Sun Micro posts slimmer loss; revenue rises (Reuters)
So Sun Micro is still losing money. Crazy. They sure get a lot of hype for a company that doesn't seem to be going anywhere. Whether it's because they're selling computers in a shipping container or because they have a new visionary CEO (we still miss McNeely), there's always a lot of talk out of that company. Profits, not so much. Revenue grew 17%, though that was in large part due to its acquisition of StorageTek, so ultimately the top line disappointed investors. And it reported narrower net loss, so investors can keep telling themselves that the company is on the path towards profitability.

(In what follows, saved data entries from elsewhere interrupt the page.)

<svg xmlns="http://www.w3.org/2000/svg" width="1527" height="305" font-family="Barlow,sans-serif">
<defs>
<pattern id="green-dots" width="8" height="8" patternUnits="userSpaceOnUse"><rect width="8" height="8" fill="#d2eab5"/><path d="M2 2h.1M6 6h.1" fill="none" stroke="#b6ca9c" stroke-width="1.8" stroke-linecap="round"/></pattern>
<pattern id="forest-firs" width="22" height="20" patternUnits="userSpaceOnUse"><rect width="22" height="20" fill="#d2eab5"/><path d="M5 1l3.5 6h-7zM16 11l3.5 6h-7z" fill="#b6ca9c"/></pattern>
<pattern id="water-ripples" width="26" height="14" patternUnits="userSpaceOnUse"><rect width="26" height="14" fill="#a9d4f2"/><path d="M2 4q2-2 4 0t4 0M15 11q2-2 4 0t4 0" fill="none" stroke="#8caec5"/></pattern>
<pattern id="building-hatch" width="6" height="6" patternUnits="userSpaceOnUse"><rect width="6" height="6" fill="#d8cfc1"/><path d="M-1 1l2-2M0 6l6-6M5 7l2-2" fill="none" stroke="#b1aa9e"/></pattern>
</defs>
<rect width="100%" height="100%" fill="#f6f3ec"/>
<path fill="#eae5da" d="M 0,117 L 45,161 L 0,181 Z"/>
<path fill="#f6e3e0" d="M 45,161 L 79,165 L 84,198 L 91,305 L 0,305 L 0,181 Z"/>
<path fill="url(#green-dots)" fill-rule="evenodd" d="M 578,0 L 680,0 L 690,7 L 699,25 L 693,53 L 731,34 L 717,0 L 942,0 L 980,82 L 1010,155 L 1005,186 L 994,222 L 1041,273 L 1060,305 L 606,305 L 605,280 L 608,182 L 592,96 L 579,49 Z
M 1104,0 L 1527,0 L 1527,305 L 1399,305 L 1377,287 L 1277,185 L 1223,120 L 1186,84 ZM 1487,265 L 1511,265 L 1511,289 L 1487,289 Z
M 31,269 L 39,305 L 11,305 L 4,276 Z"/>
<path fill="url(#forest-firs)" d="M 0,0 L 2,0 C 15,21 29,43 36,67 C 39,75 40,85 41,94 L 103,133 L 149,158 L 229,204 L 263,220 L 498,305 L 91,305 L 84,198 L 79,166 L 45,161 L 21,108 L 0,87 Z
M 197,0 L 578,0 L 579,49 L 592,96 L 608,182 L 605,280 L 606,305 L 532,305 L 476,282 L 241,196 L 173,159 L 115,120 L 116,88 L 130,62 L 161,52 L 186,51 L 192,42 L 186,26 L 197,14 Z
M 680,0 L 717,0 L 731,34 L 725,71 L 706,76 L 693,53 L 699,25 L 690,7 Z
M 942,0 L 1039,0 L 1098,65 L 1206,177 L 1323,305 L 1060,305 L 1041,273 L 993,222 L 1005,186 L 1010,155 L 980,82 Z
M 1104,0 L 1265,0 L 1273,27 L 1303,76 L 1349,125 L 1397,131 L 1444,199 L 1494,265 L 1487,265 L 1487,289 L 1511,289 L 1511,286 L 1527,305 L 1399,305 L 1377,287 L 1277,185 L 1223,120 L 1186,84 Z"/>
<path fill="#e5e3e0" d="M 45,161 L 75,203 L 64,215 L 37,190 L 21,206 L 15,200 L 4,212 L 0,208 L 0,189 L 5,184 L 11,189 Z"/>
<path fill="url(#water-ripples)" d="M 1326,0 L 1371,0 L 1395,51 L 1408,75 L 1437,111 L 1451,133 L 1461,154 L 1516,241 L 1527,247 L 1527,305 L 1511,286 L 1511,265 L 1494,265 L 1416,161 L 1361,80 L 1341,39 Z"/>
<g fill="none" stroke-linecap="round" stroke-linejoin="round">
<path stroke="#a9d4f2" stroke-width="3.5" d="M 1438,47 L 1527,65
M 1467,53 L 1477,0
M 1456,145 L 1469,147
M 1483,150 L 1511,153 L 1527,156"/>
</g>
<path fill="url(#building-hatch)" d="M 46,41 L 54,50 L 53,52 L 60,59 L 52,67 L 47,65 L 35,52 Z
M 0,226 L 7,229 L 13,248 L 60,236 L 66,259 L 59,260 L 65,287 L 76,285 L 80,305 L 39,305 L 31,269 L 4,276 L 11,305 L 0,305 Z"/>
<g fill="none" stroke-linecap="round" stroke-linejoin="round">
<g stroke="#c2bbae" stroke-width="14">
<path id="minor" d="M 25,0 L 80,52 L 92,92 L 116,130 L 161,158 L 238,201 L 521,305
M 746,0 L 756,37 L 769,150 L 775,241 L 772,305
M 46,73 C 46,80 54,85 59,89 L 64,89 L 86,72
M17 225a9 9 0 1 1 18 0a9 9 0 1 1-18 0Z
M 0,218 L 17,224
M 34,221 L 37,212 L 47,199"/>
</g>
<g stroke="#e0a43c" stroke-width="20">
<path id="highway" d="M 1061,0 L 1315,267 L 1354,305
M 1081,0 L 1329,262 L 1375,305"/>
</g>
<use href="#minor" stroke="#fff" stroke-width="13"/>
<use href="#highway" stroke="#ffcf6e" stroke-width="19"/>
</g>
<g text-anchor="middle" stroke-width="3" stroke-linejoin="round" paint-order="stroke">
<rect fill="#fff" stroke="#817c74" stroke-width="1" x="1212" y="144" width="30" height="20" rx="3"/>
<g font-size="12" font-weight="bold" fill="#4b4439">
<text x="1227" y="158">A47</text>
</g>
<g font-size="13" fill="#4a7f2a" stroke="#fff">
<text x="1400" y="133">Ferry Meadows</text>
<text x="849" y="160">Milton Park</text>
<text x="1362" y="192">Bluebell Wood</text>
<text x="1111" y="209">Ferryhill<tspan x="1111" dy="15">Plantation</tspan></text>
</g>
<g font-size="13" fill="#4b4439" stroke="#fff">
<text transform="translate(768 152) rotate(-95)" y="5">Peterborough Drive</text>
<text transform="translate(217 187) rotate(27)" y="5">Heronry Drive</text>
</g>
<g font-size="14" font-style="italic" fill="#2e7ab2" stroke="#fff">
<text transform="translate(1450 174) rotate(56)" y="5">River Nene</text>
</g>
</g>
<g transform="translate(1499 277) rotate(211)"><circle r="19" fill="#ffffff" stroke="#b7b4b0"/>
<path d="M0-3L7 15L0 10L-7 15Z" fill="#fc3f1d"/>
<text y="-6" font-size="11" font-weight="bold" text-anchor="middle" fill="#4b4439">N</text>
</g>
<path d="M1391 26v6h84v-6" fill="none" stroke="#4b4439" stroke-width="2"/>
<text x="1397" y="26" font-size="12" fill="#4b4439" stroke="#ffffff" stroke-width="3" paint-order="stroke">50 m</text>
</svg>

Wendy's Third-Quarter Net Drops on Costs to Close Restaurants (Bloomberg)
Wendy's has been in trouble ever since Dave died. Remember when someone claimed to have found a finger in a bowl of Chili? That turned out to be a fairly damaging accusation; even though it was shown to be false, the company's sales suffered in its aftermath. But if Dave had been around, he would have instantly assured people in his grandfatherly voice that accuser was crazy, and nobody would've doubted it. The company continues to suffer, though we can't say for sure it has anything to do with 'the finger'. It's actually had to close US stores, as same-store sales continue to droop. Part of the turnaround plan has been the introduction of the $.99 Frescata Deli Chicken Sandwich... what in the world is that? That's scarier than a finger.
Own-Weight Elasticity (Environmental Economics)
A new study quantifies the significance of increased obesity on gasoline use. After all, a really heavy driver won't get as good gas mileage as a lighter one. Obviously, it doesn't make a huge difference, but it's not quite trivial either. So, yet another reason to hit the gym, to help wean us off foreign oil.